In the latest fallout from the massive corruption scandal shaking FIFA, US magazine World Soccer reported this week that Brazilian authorities had found evidence of payments from a Qatari construction company to a secret bank account held by Teixeira, a former executive committee member at world football’s governing body.

The magazine said the Monaco bank account contained 30 million euros.

Teixeira, who acknowledges he voted for Qatar’s controversial hosting bid, denied he was paid to do so.

“I received nothing, absolutely nothing for that. This business about Qatar is complete nonsense,” he told Brazilian news site Terra.

He said he voted for Qatar as part of a deal to get votes for Portugal and Spain’s joint candidacy for the 2018 World Cup.

The Iberian countries, traditional allies of South American federation CONMEBOL, ultimately lost that bid to Russia in the same December 2010 vote that awarded the 2022 Cup to Qatar.

Teixeira said he struck a vote-swapping deal with the Qatari delegation, Spanish federation president Angel Maria Villar and then Argentine federation president Julio Grondona, who died last year.

“Spain needed votes.

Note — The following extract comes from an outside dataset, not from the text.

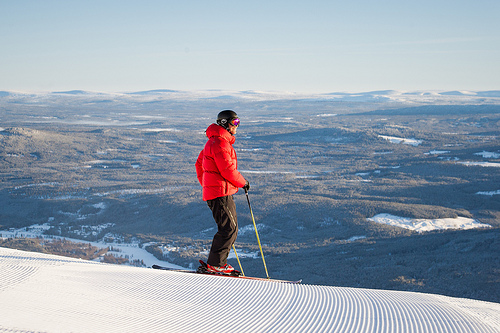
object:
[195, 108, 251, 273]
man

They had the three from South America, their own and maybe one more from Europe. But it wasn’t enough. So we had a meeting. Me, Villar and Grondona got some votes from Asia thanks to Qatar. And what was the deal? Qatar would vote for us for 2018 and would, in exchange, receive our support for 2022,” he said.

Teixeira’s successor at the CBF, Jose Maria Marin, is one of the seven football officials arrested in Zurich last month as part of a sweeping US investigation into massive corruption at the heart of FIFA.

Teixeira is not among the 14 people indicted in the US probe, but Brazilian prosecutors announced earlier this month they are investigating him for crimes including money-laundering and fraud.

Teixeira, now 67, stepped down from his post at the CBF in 2012 on grounds of ill health amid allegations of receiving millions of dollars in bribes during his presidency.

A federal police probe found that between 2009 and 2012, Teixeira, who led the CBF for 23 years, moved 464 million reais (now worth $152 million) through his accounts — an amount that drew attention as “unusual,” the news magazine Epoca reported after gaining access to the police file.

Teixeira was a son-in-law and protege of long-time FIFA president Joao Havelange, who stepped down in 1998 after a 24-year tenure that was also marred by corruption allegations.